Hacettepe Çocuk Hastalıkları Bölümü'nde benden iki yıl kıdemli idi. Bizim dönemde başasistanlık bir yıl öne alındı. Başasistanlığımın birinci günü nöbeti Nesrin ablamdan devir almıştım. Tatil günü olmasına rağmen öğlene kadar hastanede kalmış, bana yardımcı olmuş, heyecanımı yatıştırmıştı.

 Türk Çocuk Nefrolojisi'nin en büyüklerindendi. Çok iyi bir hekimdi. Askere giderken onlarca hocam, arkadaşım arasında çocuğumu ve ailemi ona emanet etmiştim.

 1989 yılında Dicle Üniversitesi Tıp Fakültesi'nde 40 günlük görevimizde birlikte idik. Kaldığımız lojmanda Türk Çocuk Nefrolojisi Derneği'nin tüzüğünü birlikte yazmıştık. Ankara'ya döndüğümüzde derneğin kurucu üyesi olmamı istedi, kabul ettim.

1984 yılı son ayları yandal uzmanlık yasası çıkmış ama uygulaması yoktu. O Çocuk Nefroloji, ben Çocuk Onkoloji uzmanlık eğitimi için aynı günde başvurmuştuk . Türkiye'de  Nesrin abla Çocuk Nefroloji, ben Çocuk Onkoloji'de  tez yaparak yan dal uzmanı olan ilk kişiler olmuştuk.

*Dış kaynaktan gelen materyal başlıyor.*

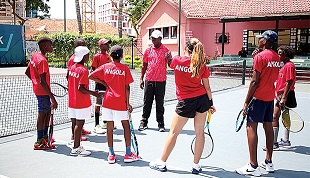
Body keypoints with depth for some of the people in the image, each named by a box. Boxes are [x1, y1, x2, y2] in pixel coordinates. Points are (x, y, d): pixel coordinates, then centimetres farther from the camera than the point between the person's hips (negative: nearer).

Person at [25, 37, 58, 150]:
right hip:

1993'de İzmir DEÜ'ye giderken bana gümüş renginde bir zarf açacağı hediye etti. 29 yılda defalarca kaybettim. Her defasında bulunmuştu. Bir defasında İzmir Konak Meydanı Saat Kulesi çevresinde kaybettim. Yaklaşık bir ay sonra üniversitedeki masamın üzerinde idi. 4 ay kadar önce baş kısmı koptu. Öyle kullanmaya devam ediyorum. Bugünden sonra kıymeti bir başka olacak.

Mükemmel bir hekim, iyi bir insan, iyi bir akademisyen, vefalı bir dosttu. Kronik ve yıpratıcı hastalıklarla geçen son yıllarında aralıklı görüşür, eski yılları yad ederdik.

Türk tıbbı, Türk Çocuk Nefrolojisi, Hacettepe çok büyük bir değerini kaybetti. Hepimizin başı sağ olsun.  Mekanın cennet, yolun ışıklı olsun.